Its roots do not lie in philistinism, ignorance, or anything pejorative but rather in the rooted belief that art, while valuable, is not really a living activity which is available to workers. Its products are dead fetishes hanging in aesthetic mausoleums and approached, if at all, in attitude of religious deference.

At the same time, millions of workers look every day at other artefacts which are every bit as interesting as those quaint survivals of pre-industrial artisanal artistic production which hang in the Tate Gallery – they are called Television Programmes. It is only the vulgarest of prejudices which denies them the status of art.

Of course, the artefacts are the products of highly rewarded servants of capital distant in their lives and concerns from the working class. Certainly, their very evisceration is the mark of their subservience to capital. Of course, the rare programmes which have a revolutionary intent are buried under a mountain of counter-revolutionary filth, and are greeted with howls of outrage from William Deedes and the like. But, nevertheless, they are living proof that complex artefacts can be a matter of passionate interest to workers.

And if their consumption can be of interest, then so can their production. If the first concession to bourgeois ideology is to admit that the commonplace definition of art, which can be shown to be very exactly a product of the bourgeoisie, is both right and natural, then the second is that the consumption of artefacts is the proper concern for ordinary mortals, while their production is a matter for special people.

▶ **EXTRACTED INFORMATION**

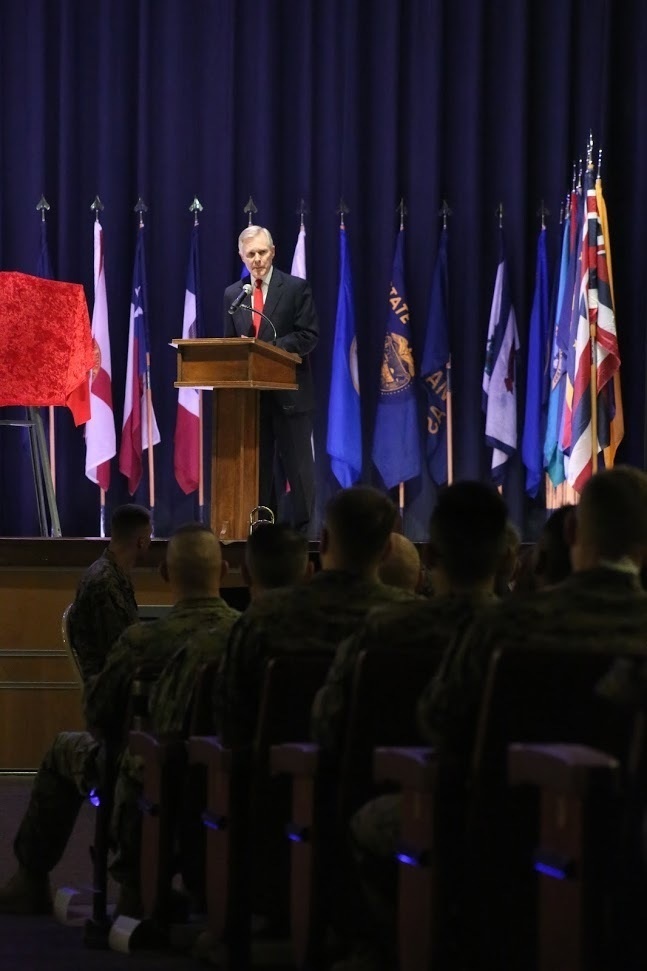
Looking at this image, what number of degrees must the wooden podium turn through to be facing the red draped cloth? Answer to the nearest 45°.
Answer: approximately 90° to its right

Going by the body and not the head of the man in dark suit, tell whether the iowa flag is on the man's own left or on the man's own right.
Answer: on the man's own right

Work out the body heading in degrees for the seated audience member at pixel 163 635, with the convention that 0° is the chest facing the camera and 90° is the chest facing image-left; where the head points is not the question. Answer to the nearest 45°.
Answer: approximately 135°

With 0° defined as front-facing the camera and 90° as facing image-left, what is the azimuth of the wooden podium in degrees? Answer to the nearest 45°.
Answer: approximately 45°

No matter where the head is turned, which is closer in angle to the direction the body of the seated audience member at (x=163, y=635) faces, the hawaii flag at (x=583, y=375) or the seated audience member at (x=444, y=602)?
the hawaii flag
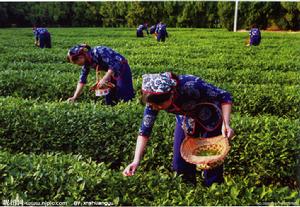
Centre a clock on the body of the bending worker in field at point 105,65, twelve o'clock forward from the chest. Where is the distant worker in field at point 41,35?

▶ **DIRECTIONS**
[a] Rewrite the stretch of the passage on art and the working class from "Of course, the artefacts" through "interest to workers.", swapping "capital" for "money".
[b] Carry on the passage on art and the working class, picking up after its final sentence.
The data plays no part in this work.

▶ **RESPONSES BY ITEM NUMBER**
[a]
Of course, the artefacts are the products of highly rewarded servants of money distant in their lives and concerns from the working class. Certainly, their very evisceration is the mark of their subservience to money. Of course, the rare programmes which have a revolutionary intent are buried under a mountain of counter-revolutionary filth, and are greeted with howls of outrage from William Deedes and the like. But, nevertheless, they are living proof that complex artefacts can be a matter of passionate interest to workers.

[b]
The bourgeois definition of what art is, and the bourgeois definition of how it is made, are two of the lesser chains upon our mind. They are obstacles to the self-activity of the working class, they are designed to make the mass of people think that they are ignorant, inferior, stupid, incapable, and generally fit only to be ruled by somebody else. They are chains which must be broken.

How to break the chains? Certainly not by selling the pass in the manner of Birchall and Collier. It is not that the questions that they wish to discuss are not important. It is not that people should stop reading John Donne or John Dos Passos. It is not that we should outlaw easel painting. Rather, it is a question of finding out what can actually be organised in the way of working class people producing their own artefacts. The debate about the formal properties of such artefacts, about their aesthetic excellence, even about their revolutionary efficacy, only really has any meaning if it is embedded in the practice of their production.

Of course, for a tiny party with slim resources, the possibilities are few and limited. Any beginning has to be a modest one. Any experience is worth examining closely. No matter how distant it may be to radicalised bourgeois intellectuals like me, Birchall and Collier, Rock Against Racism is a much more fruitful subject than Proust.